EXTRACTED ENTRIES
--------------------

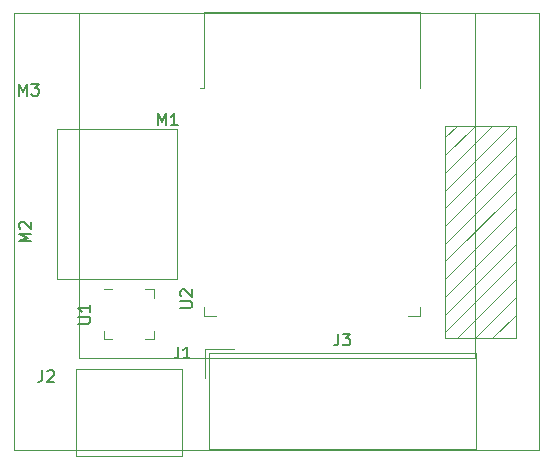
<source format=gbr>
%TF.GenerationSoftware,KiCad,Pcbnew,(5.1.9-0-10_14)*%
%TF.CreationDate,2021-03-09T10:31:21+00:00*%
%TF.ProjectId,OLED,4f4c4544-2e6b-4696-9361-645f70636258,rev?*%
%TF.SameCoordinates,Original*%
%TF.FileFunction,Legend,Top*%
%TF.FilePolarity,Positive*%
%FSLAX46Y46*%
G04 Gerber Fmt 4.6, Leading zero omitted, Abs format (unit mm)*
G04 Created by KiCad (PCBNEW (5.1.9-0-10_14)) date 2021-03-09 10:31:21*
%MOMM*%
%LPD*%
G01*
G04 APERTURE LIST*
%ADD10C,0.120000*%
%ADD11C,0.150000*%
G04 APERTURE END LIST*
D10*
%TO.C,M2*%
X126500000Y-73500000D02*
X127500000Y-72500000D01*
X126500000Y-75000000D02*
X129000000Y-72500000D01*
X126500000Y-76500000D02*
X130500000Y-72500000D01*
X126500000Y-78000000D02*
X132000000Y-72500000D01*
X126500000Y-79500000D02*
X132500000Y-73500000D01*
X126500000Y-81000000D02*
X132500000Y-75000000D01*
X126500000Y-82500000D02*
X132500000Y-76500000D01*
X126500000Y-84000000D02*
X132500000Y-78000000D01*
X126500000Y-85500000D02*
X132500000Y-79500000D01*
X126500000Y-87000000D02*
X132500000Y-81000000D01*
X126500000Y-88500000D02*
X132500000Y-82500000D01*
X126500000Y-90000000D02*
X132500000Y-84000000D01*
X127500000Y-90500000D02*
X132500000Y-85500000D01*
X129000000Y-90500000D02*
X132500000Y-87000000D01*
X130500000Y-90500000D02*
X132500000Y-88500000D01*
X132500000Y-72500000D02*
X132500000Y-90500000D01*
X126500000Y-72500000D02*
X132500000Y-72500000D01*
X126500000Y-90500000D02*
X126500000Y-72500000D01*
X132500000Y-90500000D02*
X126500000Y-90500000D01*
X95500000Y-92210000D02*
X95500000Y-63000000D01*
X129000000Y-92210000D02*
X95500000Y-92210000D01*
X129000000Y-63000000D02*
X129000000Y-92210000D01*
X134500000Y-100000000D02*
X134500000Y-63000000D01*
X90000000Y-100000000D02*
X134500000Y-100000000D01*
X90000000Y-63000000D02*
X90000000Y-100000000D01*
X134500000Y-63000000D02*
X90000000Y-63000000D01*
%TO.C,U2*%
X106130000Y-69310000D02*
X105750000Y-69310000D01*
X106130000Y-62890000D02*
X106130000Y-69310000D01*
X124370000Y-62890000D02*
X124370000Y-69310000D01*
X106130000Y-62890000D02*
X124370000Y-62890000D01*
X124370000Y-88635000D02*
X123370000Y-88635000D01*
X124370000Y-87855000D02*
X124370000Y-88635000D01*
X106130000Y-88635000D02*
X107130000Y-88635000D01*
X106130000Y-87855000D02*
X106130000Y-88635000D01*
%TO.C,U1*%
X98340000Y-86365000D02*
X97615000Y-86365000D01*
X101835000Y-90585000D02*
X101835000Y-89860000D01*
X101110000Y-90585000D02*
X101835000Y-90585000D01*
X97615000Y-90585000D02*
X97615000Y-89860000D01*
X98340000Y-90585000D02*
X97615000Y-90585000D01*
X101835000Y-86365000D02*
X101835000Y-87090000D01*
X101110000Y-86365000D02*
X101835000Y-86365000D01*
%TO.C,M1*%
X93670000Y-85500000D02*
X93670000Y-72800000D01*
X93670000Y-72800000D02*
X103830000Y-72800000D01*
X103830000Y-72800000D02*
X103830000Y-85500000D01*
X103830000Y-85500000D02*
X93670000Y-85500000D01*
%TO.C,J3*%
X106490000Y-91740000D02*
X106490000Y-99860000D01*
X106490000Y-99860000D02*
X129110000Y-99860000D01*
X129110000Y-99860000D02*
X129110000Y-91740000D01*
X129110000Y-91740000D02*
X106490000Y-91740000D01*
X106190000Y-93850000D02*
X106190000Y-91440000D01*
X106190000Y-91440000D02*
X108600000Y-91440000D01*
%TO.C,J1*%
X95280000Y-100485000D02*
X104220000Y-100485000D01*
X104220000Y-93135000D02*
X104220000Y-100485000D01*
X95280000Y-93135000D02*
X104220000Y-93135000D01*
X95280000Y-100485000D02*
X95280000Y-93135000D01*
%TO.C,J2*%
D11*
X92416666Y-93202380D02*
X92416666Y-93916666D01*
X92369047Y-94059523D01*
X92273809Y-94154761D01*
X92130952Y-94202380D01*
X92035714Y-94202380D01*
X92845238Y-93297619D02*
X92892857Y-93250000D01*
X92988095Y-93202380D01*
X93226190Y-93202380D01*
X93321428Y-93250000D01*
X93369047Y-93297619D01*
X93416666Y-93392857D01*
X93416666Y-93488095D01*
X93369047Y-93630952D01*
X92797619Y-94202380D01*
X93416666Y-94202380D01*
%TO.C,M2*%
X91452380Y-82309523D02*
X90452380Y-82309523D01*
X91166666Y-81976190D01*
X90452380Y-81642857D01*
X91452380Y-81642857D01*
X90547619Y-81214285D02*
X90500000Y-81166666D01*
X90452380Y-81071428D01*
X90452380Y-80833333D01*
X90500000Y-80738095D01*
X90547619Y-80690476D01*
X90642857Y-80642857D01*
X90738095Y-80642857D01*
X90880952Y-80690476D01*
X91452380Y-81261904D01*
X91452380Y-80642857D01*
%TO.C,M3*%
X90440476Y-69952380D02*
X90440476Y-68952380D01*
X90773809Y-69666666D01*
X91107142Y-68952380D01*
X91107142Y-69952380D01*
X91488095Y-68952380D02*
X92107142Y-68952380D01*
X91773809Y-69333333D01*
X91916666Y-69333333D01*
X92011904Y-69380952D01*
X92059523Y-69428571D01*
X92107142Y-69523809D01*
X92107142Y-69761904D01*
X92059523Y-69857142D01*
X92011904Y-69904761D01*
X91916666Y-69952380D01*
X91630952Y-69952380D01*
X91535714Y-69904761D01*
X91488095Y-69857142D01*
%TO.C,U2*%
X104092380Y-87946904D02*
X104901904Y-87946904D01*
X104997142Y-87899285D01*
X105044761Y-87851666D01*
X105092380Y-87756428D01*
X105092380Y-87565952D01*
X105044761Y-87470714D01*
X104997142Y-87423095D01*
X104901904Y-87375476D01*
X104092380Y-87375476D01*
X104187619Y-86946904D02*
X104140000Y-86899285D01*
X104092380Y-86804047D01*
X104092380Y-86565952D01*
X104140000Y-86470714D01*
X104187619Y-86423095D01*
X104282857Y-86375476D01*
X104378095Y-86375476D01*
X104520952Y-86423095D01*
X105092380Y-86994523D01*
X105092380Y-86375476D01*
%TO.C,U1*%
X95452380Y-89261904D02*
X96261904Y-89261904D01*
X96357142Y-89214285D01*
X96404761Y-89166666D01*
X96452380Y-89071428D01*
X96452380Y-88880952D01*
X96404761Y-88785714D01*
X96357142Y-88738095D01*
X96261904Y-88690476D01*
X95452380Y-88690476D01*
X96452380Y-87690476D02*
X96452380Y-88261904D01*
X96452380Y-87976190D02*
X95452380Y-87976190D01*
X95595238Y-88071428D01*
X95690476Y-88166666D01*
X95738095Y-88261904D01*
%TO.C,M1*%
X102190476Y-72452380D02*
X102190476Y-71452380D01*
X102523809Y-72166666D01*
X102857142Y-71452380D01*
X102857142Y-72452380D01*
X103857142Y-72452380D02*
X103285714Y-72452380D01*
X103571428Y-72452380D02*
X103571428Y-71452380D01*
X103476190Y-71595238D01*
X103380952Y-71690476D01*
X103285714Y-71738095D01*
%TO.C,J3*%
X117466666Y-90102380D02*
X117466666Y-90816666D01*
X117419047Y-90959523D01*
X117323809Y-91054761D01*
X117180952Y-91102380D01*
X117085714Y-91102380D01*
X117847619Y-90102380D02*
X118466666Y-90102380D01*
X118133333Y-90483333D01*
X118276190Y-90483333D01*
X118371428Y-90530952D01*
X118419047Y-90578571D01*
X118466666Y-90673809D01*
X118466666Y-90911904D01*
X118419047Y-91007142D01*
X118371428Y-91054761D01*
X118276190Y-91102380D01*
X117990476Y-91102380D01*
X117895238Y-91054761D01*
X117847619Y-91007142D01*
%TO.C,J1*%
X103916666Y-91202380D02*
X103916666Y-91916666D01*
X103869047Y-92059523D01*
X103773809Y-92154761D01*
X103630952Y-92202380D01*
X103535714Y-92202380D01*
X104916666Y-92202380D02*
X104345238Y-92202380D01*
X104630952Y-92202380D02*
X104630952Y-91202380D01*
X104535714Y-91345238D01*
X104440476Y-91440476D01*
X104345238Y-91488095D01*
%TD*%
M02*

</source>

--------------------

Looking at the data above, write out exactly the lines that start at the one containing "X91916666Y-69333333D01*" and end at the one containing "X95690476Y-88166666D01*"; include both and nothing beyond.

X91916666Y-69333333D01*
X92011904Y-69380952D01*
X92059523Y-69428571D01*
X92107142Y-69523809D01*
X92107142Y-69761904D01*
X92059523Y-69857142D01*
X92011904Y-69904761D01*
X91916666Y-69952380D01*
X91630952Y-69952380D01*
X91535714Y-69904761D01*
X91488095Y-69857142D01*
%TO.C,U2*%
X104092380Y-87946904D02*
X104901904Y-87946904D01*
X104997142Y-87899285D01*
X105044761Y-87851666D01*
X105092380Y-87756428D01*
X105092380Y-87565952D01*
X105044761Y-87470714D01*
X104997142Y-87423095D01*
X104901904Y-87375476D01*
X104092380Y-87375476D01*
X104187619Y-86946904D02*
X104140000Y-86899285D01*
X104092380Y-86804047D01*
X104092380Y-86565952D01*
X104140000Y-86470714D01*
X104187619Y-86423095D01*
X104282857Y-86375476D01*
X104378095Y-86375476D01*
X104520952Y-86423095D01*
X105092380Y-86994523D01*
X105092380Y-86375476D01*
%TO.C,U1*%
X95452380Y-89261904D02*
X96261904Y-89261904D01*
X96357142Y-89214285D01*
X96404761Y-89166666D01*
X96452380Y-89071428D01*
X96452380Y-88880952D01*
X96404761Y-88785714D01*
X96357142Y-88738095D01*
X96261904Y-88690476D01*
X95452380Y-88690476D01*
X96452380Y-87690476D02*
X96452380Y-88261904D01*
X96452380Y-87976190D02*
X95452380Y-87976190D01*
X95595238Y-88071428D01*
X95690476Y-88166666D01*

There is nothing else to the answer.